# Mobile Support Workshops



## ChezaRose (Nov 11, 2016)

So, I have this thing where if I don't feel like I am helping people I basically become really depressed and it sucks. So, I was _thinking _of maybe trying to have some kind of mobile support "workshop" given the current state of things post-election. But, I am not really sure how to go about that, if it is actually safe and if it can actually be done (yea I know the you can do anything if you want to stuff but regardless).

With that being said if anyone would like to throw out ideas or pointers or participation of some kind, please do so. 
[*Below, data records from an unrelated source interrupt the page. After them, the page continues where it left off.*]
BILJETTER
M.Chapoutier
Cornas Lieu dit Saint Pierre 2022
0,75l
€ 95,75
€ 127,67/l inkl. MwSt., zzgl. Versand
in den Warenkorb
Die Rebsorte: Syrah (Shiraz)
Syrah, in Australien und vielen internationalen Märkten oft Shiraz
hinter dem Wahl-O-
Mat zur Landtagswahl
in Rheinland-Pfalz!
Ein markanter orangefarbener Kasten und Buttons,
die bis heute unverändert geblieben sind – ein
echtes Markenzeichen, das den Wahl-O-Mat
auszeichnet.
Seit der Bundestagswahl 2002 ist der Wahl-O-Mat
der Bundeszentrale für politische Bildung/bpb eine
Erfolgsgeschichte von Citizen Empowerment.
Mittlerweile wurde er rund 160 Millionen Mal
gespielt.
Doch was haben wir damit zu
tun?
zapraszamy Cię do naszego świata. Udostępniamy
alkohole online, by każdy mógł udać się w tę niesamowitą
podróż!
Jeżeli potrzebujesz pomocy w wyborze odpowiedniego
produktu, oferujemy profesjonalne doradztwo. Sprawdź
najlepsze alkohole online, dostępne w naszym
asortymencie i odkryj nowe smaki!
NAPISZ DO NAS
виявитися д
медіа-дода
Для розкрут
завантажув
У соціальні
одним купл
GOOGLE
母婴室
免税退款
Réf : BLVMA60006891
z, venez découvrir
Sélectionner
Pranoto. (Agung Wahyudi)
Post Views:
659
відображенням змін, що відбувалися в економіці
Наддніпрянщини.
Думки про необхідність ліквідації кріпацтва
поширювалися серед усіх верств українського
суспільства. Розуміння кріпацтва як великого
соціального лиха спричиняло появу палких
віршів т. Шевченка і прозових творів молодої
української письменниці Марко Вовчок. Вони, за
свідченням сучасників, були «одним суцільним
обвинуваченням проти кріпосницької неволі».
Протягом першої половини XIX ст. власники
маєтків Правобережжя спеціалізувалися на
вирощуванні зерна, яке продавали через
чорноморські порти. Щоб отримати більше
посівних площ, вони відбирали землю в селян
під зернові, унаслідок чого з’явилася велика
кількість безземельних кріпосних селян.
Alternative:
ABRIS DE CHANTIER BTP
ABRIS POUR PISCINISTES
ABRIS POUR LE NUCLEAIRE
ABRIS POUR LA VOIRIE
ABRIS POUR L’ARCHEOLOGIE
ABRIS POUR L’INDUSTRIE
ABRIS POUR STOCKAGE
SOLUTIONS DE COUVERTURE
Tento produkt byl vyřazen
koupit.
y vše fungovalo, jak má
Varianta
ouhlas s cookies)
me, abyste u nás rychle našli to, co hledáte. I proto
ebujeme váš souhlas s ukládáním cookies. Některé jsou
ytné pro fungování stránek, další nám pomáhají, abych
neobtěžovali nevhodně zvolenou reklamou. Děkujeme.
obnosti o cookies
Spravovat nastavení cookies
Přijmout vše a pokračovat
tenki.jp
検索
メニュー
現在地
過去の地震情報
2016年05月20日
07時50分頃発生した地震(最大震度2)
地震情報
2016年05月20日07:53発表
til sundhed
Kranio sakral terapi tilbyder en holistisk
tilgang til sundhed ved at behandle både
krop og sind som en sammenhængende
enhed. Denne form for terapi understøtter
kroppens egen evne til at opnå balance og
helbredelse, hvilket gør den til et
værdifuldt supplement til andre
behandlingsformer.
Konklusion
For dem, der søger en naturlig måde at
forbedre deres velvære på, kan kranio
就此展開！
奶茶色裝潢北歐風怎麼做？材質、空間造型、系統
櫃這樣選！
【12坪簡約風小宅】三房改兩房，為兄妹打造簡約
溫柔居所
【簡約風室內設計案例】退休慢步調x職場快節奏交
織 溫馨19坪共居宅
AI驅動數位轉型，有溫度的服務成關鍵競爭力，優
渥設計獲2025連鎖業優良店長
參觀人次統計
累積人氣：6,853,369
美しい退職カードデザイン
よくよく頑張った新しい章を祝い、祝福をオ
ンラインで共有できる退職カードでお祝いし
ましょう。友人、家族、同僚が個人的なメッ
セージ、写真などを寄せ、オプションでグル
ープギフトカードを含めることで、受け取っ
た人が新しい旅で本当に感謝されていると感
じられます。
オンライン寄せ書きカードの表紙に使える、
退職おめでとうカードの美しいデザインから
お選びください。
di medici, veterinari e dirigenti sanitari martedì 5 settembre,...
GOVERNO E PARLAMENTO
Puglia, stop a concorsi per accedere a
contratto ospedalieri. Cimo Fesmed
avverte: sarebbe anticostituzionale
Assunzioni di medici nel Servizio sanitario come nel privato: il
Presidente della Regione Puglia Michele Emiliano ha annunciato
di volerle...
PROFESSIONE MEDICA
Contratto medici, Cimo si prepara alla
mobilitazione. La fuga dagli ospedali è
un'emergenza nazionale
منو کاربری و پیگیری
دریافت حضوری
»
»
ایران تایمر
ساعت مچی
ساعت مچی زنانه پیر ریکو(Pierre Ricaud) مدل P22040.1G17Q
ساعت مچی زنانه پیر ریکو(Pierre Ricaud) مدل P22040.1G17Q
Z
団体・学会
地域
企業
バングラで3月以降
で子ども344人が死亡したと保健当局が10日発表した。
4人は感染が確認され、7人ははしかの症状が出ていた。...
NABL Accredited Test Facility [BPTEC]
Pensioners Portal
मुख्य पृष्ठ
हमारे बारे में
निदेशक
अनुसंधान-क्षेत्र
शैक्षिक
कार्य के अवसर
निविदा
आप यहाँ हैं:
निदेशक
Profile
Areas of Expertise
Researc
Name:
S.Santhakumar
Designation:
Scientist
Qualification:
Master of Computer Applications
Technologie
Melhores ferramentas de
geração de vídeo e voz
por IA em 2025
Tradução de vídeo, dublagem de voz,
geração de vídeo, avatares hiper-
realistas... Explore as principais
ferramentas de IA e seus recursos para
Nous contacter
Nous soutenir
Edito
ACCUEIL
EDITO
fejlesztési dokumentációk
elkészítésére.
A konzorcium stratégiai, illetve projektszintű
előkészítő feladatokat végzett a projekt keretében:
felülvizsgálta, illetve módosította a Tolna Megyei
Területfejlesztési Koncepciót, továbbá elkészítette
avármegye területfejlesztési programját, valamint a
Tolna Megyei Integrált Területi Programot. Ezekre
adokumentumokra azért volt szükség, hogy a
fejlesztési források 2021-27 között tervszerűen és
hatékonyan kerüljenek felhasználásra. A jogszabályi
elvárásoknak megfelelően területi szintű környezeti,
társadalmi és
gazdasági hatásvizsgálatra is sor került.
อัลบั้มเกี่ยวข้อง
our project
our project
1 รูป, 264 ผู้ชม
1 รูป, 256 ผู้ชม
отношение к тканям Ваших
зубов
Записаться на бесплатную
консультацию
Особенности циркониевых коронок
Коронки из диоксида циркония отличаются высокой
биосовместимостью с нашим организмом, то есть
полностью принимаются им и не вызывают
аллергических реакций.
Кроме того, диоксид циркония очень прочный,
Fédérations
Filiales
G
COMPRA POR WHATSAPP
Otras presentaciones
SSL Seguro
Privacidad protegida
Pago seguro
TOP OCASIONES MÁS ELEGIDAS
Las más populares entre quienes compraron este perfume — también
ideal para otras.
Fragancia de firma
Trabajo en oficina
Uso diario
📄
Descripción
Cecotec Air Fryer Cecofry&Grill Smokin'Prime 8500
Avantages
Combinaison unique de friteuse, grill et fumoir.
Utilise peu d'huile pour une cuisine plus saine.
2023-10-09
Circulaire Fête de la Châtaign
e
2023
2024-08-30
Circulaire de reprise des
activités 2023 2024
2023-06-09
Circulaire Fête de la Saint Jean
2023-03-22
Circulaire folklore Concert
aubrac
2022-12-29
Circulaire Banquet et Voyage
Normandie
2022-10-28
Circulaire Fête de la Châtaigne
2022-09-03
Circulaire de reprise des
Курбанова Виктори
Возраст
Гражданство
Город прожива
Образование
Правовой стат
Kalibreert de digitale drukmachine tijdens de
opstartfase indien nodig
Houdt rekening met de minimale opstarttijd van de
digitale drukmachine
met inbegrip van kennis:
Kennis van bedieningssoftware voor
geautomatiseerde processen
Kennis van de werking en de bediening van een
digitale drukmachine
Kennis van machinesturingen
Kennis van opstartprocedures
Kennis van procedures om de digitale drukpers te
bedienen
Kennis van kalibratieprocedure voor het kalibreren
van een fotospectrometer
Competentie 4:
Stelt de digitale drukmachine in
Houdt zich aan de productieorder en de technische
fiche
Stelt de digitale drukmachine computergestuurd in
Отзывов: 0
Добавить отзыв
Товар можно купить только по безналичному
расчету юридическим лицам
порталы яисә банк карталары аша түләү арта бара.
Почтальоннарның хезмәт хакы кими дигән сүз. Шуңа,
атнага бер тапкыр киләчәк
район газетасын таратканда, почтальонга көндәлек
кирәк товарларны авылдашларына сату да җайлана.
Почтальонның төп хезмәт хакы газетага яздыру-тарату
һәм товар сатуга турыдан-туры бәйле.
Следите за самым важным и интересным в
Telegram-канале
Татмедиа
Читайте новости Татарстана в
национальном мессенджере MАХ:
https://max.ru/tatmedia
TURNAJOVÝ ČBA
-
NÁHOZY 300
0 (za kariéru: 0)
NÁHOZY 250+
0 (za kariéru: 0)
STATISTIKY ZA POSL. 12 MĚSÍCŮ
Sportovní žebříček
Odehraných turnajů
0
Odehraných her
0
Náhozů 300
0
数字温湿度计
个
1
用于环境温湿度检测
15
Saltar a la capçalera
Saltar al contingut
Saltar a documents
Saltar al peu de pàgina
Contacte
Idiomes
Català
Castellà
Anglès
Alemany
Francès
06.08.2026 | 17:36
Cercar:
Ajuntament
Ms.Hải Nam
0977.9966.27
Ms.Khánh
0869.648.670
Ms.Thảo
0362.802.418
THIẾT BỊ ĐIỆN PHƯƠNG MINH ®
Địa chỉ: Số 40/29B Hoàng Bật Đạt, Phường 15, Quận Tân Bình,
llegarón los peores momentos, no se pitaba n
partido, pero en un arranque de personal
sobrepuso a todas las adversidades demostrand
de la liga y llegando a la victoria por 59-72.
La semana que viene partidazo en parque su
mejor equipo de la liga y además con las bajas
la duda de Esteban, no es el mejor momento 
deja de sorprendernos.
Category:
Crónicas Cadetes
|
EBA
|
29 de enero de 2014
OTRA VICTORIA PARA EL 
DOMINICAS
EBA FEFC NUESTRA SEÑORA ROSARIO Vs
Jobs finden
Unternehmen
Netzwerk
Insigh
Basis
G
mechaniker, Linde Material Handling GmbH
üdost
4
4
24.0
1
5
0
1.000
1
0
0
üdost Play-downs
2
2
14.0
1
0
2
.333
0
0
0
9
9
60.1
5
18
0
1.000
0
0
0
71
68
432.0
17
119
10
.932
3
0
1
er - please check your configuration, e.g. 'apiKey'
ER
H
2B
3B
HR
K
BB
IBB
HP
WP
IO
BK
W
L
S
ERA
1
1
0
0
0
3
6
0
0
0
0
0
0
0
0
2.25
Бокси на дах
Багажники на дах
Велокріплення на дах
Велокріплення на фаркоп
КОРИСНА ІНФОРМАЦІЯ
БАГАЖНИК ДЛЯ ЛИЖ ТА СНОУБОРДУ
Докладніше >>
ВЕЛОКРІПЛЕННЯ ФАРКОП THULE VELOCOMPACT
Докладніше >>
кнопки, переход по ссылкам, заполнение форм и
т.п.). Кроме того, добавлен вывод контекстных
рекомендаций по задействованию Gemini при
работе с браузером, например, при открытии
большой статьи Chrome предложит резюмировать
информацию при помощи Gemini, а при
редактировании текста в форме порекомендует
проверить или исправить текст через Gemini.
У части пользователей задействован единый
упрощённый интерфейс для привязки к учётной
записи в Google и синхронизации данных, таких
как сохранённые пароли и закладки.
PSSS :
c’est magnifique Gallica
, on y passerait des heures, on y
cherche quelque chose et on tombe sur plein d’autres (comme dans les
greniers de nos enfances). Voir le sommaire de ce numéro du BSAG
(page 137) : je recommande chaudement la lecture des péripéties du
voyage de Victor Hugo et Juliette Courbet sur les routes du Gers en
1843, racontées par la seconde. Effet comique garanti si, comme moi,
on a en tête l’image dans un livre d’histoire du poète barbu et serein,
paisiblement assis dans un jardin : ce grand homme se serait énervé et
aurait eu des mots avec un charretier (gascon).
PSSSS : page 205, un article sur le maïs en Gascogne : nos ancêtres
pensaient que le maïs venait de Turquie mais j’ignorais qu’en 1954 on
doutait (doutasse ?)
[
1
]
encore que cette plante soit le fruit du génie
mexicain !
Safety is a main concern and priority though.


----------



## Dunedrifter (Nov 11, 2016)

Well there's lots of folks out here/there that need help in all sorts of ways. People need to pull it together and mobilize to resist like never before. This shit's for real.


----------



## Deleted member 17306 (Nov 12, 2016)

I've been thinking of something like this for some time now. I guess it would be a combo of this and the stp Basecamp network idea. Basically, have somewhere in every region where people come together and share their skills, learn new things, even just take time off to figure out wtf they want to learn. Somewhat like a living Ted talk, only dirtier.


----------



## Cosmic Rob (Nov 12, 2016)

What do you mean by mobile support?


----------



## HoboinaTux (Jan 14, 2017)

This interests me. Anyone still thinking about this?


----------



## ChezaRose (Jan 26, 2017)

Hey I forgot about this. Was going through my own little depression thing for a minute. But id still like to organize something. I'm in Arizona right now where is everyone at or how do people want to go about this?


----------



## HoboinaTux (Jan 26, 2017)

I'm in Austin. Not quite sure how to go about this really. I am however, willing and eager to do what I can. I too feel much better when I am helping people. I need something like this in my life.


----------